## [Activity]
Could you return the text lines from every item below word for word, leaving the pictures out of your answer?
○ ○ ○ ○ ○ ○ ○
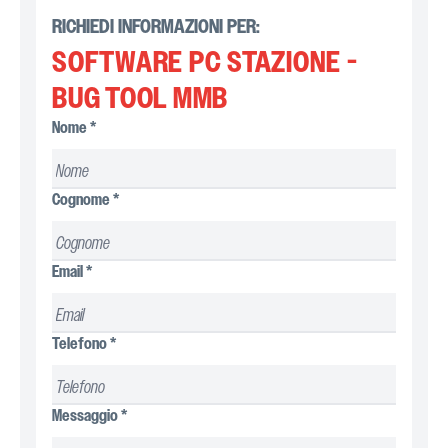
RICHIEDI INFORMAZIONI PER:
SOFTWARE PC STAZIONE -
BUG TOOL MMB
Nome
*
Cognome
*
Email
*
Telefono
*
Messaggio
*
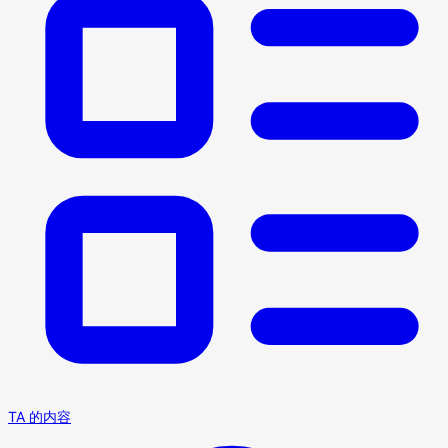
TA 的内容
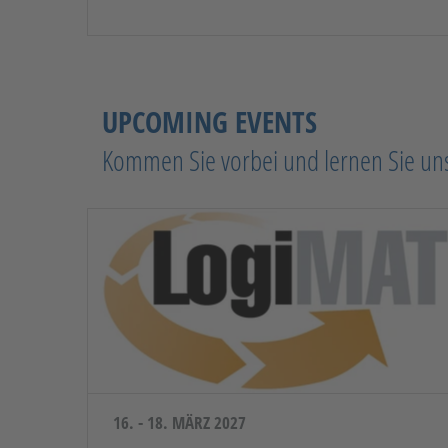
UPCOMING EVENTS
Kommen Sie vorbei und lernen Sie un
16. - 18. MÄRZ 2027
○ ○ ○ ○ ○ ○ ○
## [Problem solution]
RICHIEDI INFORMAZIONI PER:
SOFTWARE PC STAZIONE -
BUG TOOL MMB
Nome
*
Cognome
*
Email
*
Telefono
*
Messaggio
*
TA 的内容
UPCOMING EVENTS
Kommen Sie vorbei und lernen Sie un
16. - 18. MÄRZ 2027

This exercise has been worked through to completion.